Based on Assaf Bernstein’s Israeli film of the same title, The Debt first presents the account of the fateful mission that made Singer a national icon in Israel. It is that story Sarah Gold told in her bestselling book, which Singer dutifully agrees to help publicize. Yet, when press reports surface of a senile patient in a Ukrainian nursing home claiming to be the notorious Surgeon, Dieter Vogel, she and her ex take it deadly seriously. So does David Peretz, the third member of the team, who was always too troubled by the events that transpired in 1965 East Berlin to enjoy their heroic celebrity.

Now a wheelchair-bound senior intelligence official, Gold’s field ops days are behind him. Though the conscience plagued Peretz has recently reappeared, he will be in no condition to deal with the Surgeon. It is up to Singer to covertly enter Ukraine and finish the job. While she cases the sanatorium, The Debt flashes back to East Berlin, showing how it all really went down.

As adapted by screenwriters Matthew Vaughn & Jane Goldman and Peter Straughan, Madden’s Debt closely hews to the plot and structure of the original. However, the new version plays up the three Mossad agents’ romantic triangle and also adds a bit of a moralizing "truth is important" spin to the ending.
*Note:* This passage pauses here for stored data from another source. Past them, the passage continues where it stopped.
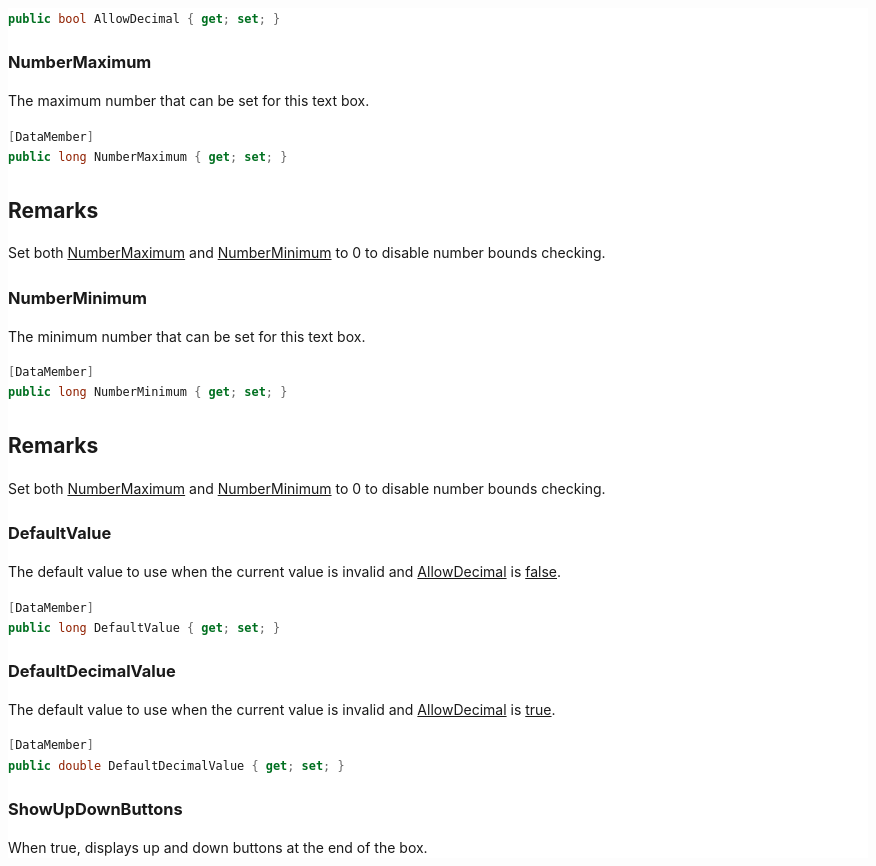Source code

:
```csharp title="C#"
public bool AllowDecimal { get; set; }
```

### NumberMaximum

The maximum number that can be set for this text box.

```csharp title="C#"
[DataMember]
public long NumberMaximum { get; set; }
```
## Remarks

Set both [NumberMaximum](../sadconsole.ui.controls.numberbox/#numbermaximum/) and [NumberMinimum](../sadconsole.ui.controls.numberbox/#numberminimum/) to 0 to disable number bounds checking.

### NumberMinimum

The minimum number that can be set for this text box.

```csharp title="C#"
[DataMember]
public long NumberMinimum { get; set; }
```
## Remarks

Set both [NumberMaximum](../sadconsole.ui.controls.numberbox/#numbermaximum/) and [NumberMinimum](../sadconsole.ui.controls.numberbox/#numberminimum/) to 0 to disable number bounds checking.

### DefaultValue

The default value to use when the current value is invalid and [AllowDecimal](../sadconsole.ui.controls.numberbox/#allowdecimal/) is <a href="https://learn.microsoft.com/dotnet/csharp/language-reference/builtin-types/bool">false</a>.

```csharp title="C#"
[DataMember]
public long DefaultValue { get; set; }
```

### DefaultDecimalValue

The default value to use when the current value is invalid and [AllowDecimal](../sadconsole.ui.controls.numberbox/#allowdecimal/) is <a href="https://learn.microsoft.com/dotnet/csharp/language-reference/builtin-types/bool">true</a>.

```csharp title="C#"
[DataMember]
public double DefaultDecimalValue { get; set; }
```

### ShowUpDownButtons

When true, displays up and down buttons at the end of the box.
However, like the source film, The Debt never suggests Singer’s team had the wrong man, only faulting their execution, the result of stress exacerbated by generational guilt and sexual tension. Indeed, The Surgeon is presented as evil incarnate, played with icy menace by Jesper Christensen.

When casting an actress of a certain age for somewhat action oriented film, Helen Mirren is pretty much the extent of the short list. Though she brings the appropriate presence and credibility to the 1997 Singer, the heart and guts of the film remain in 1965 (as was the case with its predecessor). Madden cranks the up the claustrophobic tension in their “safe” flat quite effectively, while making it vividly clear how the legacy of the Holocaust weighed on the team as first generation children of survivors.

Frankly, Sam Worthington is surprisingly compelling as the young but already too tightly wound Peretz, suggesting he might actually be a very good actor, who just had the mixed luck to be in utterly terrible but hugely successful films, like Avatar and Clash of the Titans. Yet, perhaps the greatest surprise is Jessica Chastain, who rises to challenge of playing the same character as Dame Helen, in the same film. In fact, she might even get the better of her, investing the younger Gold with equal measures of strength and vulnerability.

Though it still has not fixed the problematic third act showdown, The Debt remains a leanly muscular morality play-thriller. While the English language version might be a bit more inclined to cast the Mossad in an unfavorable light, there is never any ambiguity as to the Surgeon’s truly malevolent nature. A surprisingly faithful and well executed remake, The Debt should definitely satisfy those who enjoy a John Le CarrrĂ©-esque story, who have do not already know the twists and turns of the original. It opens this Wednesday (8/31) in New York at the Angelika Film Center.